The Famous French Queen Who Loved Chocolate

Mexico has given the world many wonderful things to eat: corn, avocados, and, everyone's favorite: chocolate. But the life of the treat started off very differently than we know it today. First cultivated in 1900 BC by the Olmecs, then by the Maya and Aztecs, World History Encyclopedia explains that cacao beans were fermented, cured, roasted, and then ground; mixed with water, spices, and other ingredients; and served as a drink called xocolatl (the origin of the word chocolate). Hot chocolate occupied a central place in Aztec culture and was enjoyed primarily by the upper classes. Montzeuma II, the last of the great Aztec rulers before the Spanish Conquest, was a special fan and reportedly drank large quantities daily for its many health benefits (via History Channel). Xocolatl was even believed to be an aphrodisiac.  

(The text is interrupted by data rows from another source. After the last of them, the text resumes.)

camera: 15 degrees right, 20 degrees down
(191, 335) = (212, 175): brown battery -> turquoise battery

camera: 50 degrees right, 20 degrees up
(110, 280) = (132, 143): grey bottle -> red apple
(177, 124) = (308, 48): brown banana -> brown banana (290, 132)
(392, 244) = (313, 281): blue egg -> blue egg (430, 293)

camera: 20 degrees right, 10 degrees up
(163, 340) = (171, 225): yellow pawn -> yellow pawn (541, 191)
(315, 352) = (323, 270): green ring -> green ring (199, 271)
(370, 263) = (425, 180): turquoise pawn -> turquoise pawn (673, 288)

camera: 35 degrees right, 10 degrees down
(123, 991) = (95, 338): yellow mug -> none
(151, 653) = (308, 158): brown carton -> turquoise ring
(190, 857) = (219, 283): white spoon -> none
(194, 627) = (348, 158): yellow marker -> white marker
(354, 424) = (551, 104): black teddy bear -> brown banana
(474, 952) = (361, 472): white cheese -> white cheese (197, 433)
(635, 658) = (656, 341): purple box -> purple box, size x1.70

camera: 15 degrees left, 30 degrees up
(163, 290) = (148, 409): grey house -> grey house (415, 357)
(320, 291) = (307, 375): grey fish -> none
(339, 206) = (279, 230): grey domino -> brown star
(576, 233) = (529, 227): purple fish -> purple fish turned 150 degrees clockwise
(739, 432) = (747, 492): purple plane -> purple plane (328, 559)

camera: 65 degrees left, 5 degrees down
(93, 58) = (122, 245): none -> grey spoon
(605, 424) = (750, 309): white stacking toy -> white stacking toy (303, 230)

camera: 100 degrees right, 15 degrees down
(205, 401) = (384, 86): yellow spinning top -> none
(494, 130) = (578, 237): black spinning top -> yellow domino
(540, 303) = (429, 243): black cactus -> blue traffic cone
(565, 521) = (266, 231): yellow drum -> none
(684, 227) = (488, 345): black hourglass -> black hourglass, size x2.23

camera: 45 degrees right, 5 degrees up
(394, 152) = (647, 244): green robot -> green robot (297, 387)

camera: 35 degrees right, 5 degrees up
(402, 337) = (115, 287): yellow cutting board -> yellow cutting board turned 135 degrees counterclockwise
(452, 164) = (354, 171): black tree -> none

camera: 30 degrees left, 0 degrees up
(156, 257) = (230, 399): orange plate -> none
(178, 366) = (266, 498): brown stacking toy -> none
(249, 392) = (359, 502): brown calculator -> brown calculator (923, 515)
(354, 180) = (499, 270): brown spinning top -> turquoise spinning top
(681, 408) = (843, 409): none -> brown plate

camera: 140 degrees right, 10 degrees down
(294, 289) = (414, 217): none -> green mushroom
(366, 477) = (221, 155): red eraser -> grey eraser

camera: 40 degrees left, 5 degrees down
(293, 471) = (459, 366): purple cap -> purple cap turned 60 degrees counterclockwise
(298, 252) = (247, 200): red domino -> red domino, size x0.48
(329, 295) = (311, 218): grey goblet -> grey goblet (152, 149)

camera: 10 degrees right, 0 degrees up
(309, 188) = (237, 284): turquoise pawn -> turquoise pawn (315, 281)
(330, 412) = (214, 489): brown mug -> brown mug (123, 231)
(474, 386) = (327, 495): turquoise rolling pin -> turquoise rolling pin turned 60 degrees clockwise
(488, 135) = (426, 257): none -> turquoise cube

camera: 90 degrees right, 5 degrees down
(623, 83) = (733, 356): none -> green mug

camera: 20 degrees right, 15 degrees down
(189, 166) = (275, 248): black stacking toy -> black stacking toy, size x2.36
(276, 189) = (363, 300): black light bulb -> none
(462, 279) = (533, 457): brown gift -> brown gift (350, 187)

Unsurprisingly, the royal beverage touting many perks inspired the Spanish to bring cacao beans back to Europe in the 1500s, spurring a taste sensation in the elite Spanish courts, per Alimentarium. Soon after, chocolate enthusiasm spread throughout Europe and, over time, took on a different direction. European chefs added sugar and other spices to cocoa powder, creating a sweeter, dessert-type beverage. Chocolate arrived in France in 1615 with the marriage of Louis XIII to Spanish-born Anne of Austria (via Chateau de Versailles), allowing the French aristocracy to discover the great pleasures of chocolat

Marie Antoinette had her own 'Chocolate Maker to the Queen'

While Anne's son Louis XIV was an average fan of drinking chocolate, Chateau de Versailles says that Louis XV couldn't get enough of the stuff (even, apparently, making it for himself upon occasion — mon Dieu!), and his mistresses were aficionados as well.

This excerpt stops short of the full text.